**RECORDS**

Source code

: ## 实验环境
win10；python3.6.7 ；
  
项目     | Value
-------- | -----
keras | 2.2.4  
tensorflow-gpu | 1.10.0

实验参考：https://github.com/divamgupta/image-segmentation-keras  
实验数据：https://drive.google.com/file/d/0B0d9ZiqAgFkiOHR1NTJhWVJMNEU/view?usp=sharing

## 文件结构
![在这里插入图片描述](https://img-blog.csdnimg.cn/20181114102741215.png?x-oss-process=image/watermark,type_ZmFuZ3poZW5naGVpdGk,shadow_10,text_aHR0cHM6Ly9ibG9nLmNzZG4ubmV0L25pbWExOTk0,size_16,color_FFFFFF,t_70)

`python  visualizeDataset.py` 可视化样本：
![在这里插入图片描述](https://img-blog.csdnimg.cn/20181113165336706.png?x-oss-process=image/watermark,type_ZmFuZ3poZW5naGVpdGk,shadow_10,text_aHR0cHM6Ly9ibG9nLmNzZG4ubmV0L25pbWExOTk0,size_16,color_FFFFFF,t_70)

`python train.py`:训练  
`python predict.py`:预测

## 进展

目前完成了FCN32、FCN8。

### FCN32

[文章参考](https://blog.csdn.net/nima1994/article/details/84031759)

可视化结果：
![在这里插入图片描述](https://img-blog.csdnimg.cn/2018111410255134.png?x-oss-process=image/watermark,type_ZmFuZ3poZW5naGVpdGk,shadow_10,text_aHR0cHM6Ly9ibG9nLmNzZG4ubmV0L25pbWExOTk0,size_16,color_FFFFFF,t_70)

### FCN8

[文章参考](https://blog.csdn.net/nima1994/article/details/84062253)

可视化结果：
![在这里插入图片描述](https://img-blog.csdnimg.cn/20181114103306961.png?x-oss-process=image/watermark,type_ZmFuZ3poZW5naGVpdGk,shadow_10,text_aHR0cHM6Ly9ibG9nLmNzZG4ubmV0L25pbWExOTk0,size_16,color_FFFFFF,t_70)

**PROBLEM DETAILS**
The word is "watermark". Copy every line above where it appears.

**RESULT**
![在这里插入图片描述](https://img-blog.csdnimg.cn/20181114102741215.png?x-oss-process=image/watermark,type_ZmFuZ3poZW5naGVpdGk,shadow_10,text_aHR0cHM6Ly9ibG9nLmNzZG4ubmV0L25pbWExOTk0,size_16,color_FFFFFF,t_70)
![在这里插入图片描述](https://img-blog.csdnimg.cn/20181113165336706.png?x-oss-process=image/watermark,type_ZmFuZ3poZW5naGVpdGk,shadow_10,text_aHR0cHM6Ly9ibG9nLmNzZG4ubmV0L25pbWExOTk0,size_16,color_FFFFFF,t_70)
![在这里插入图片描述](https://img-blog.csdnimg.cn/2018111410255134.png?x-oss-process=image/watermark,type_ZmFuZ3poZW5naGVpdGk,shadow_10,text_aHR0cHM6Ly9ibG9nLmNzZG4ubmV0L25pbWExOTk0,size_16,color_FFFFFF,t_70)
![在这里插入图片描述](https://img-blog.csdnimg.cn/20181114103306961.png?x-oss-process=image/watermark,type_ZmFuZ3poZW5naGVpdGk,shadow_10,text_aHR0cHM6Ly9ibG9nLmNzZG4ubmV0L25pbWExOTk0,size_16,color_FFFFFF,t_70)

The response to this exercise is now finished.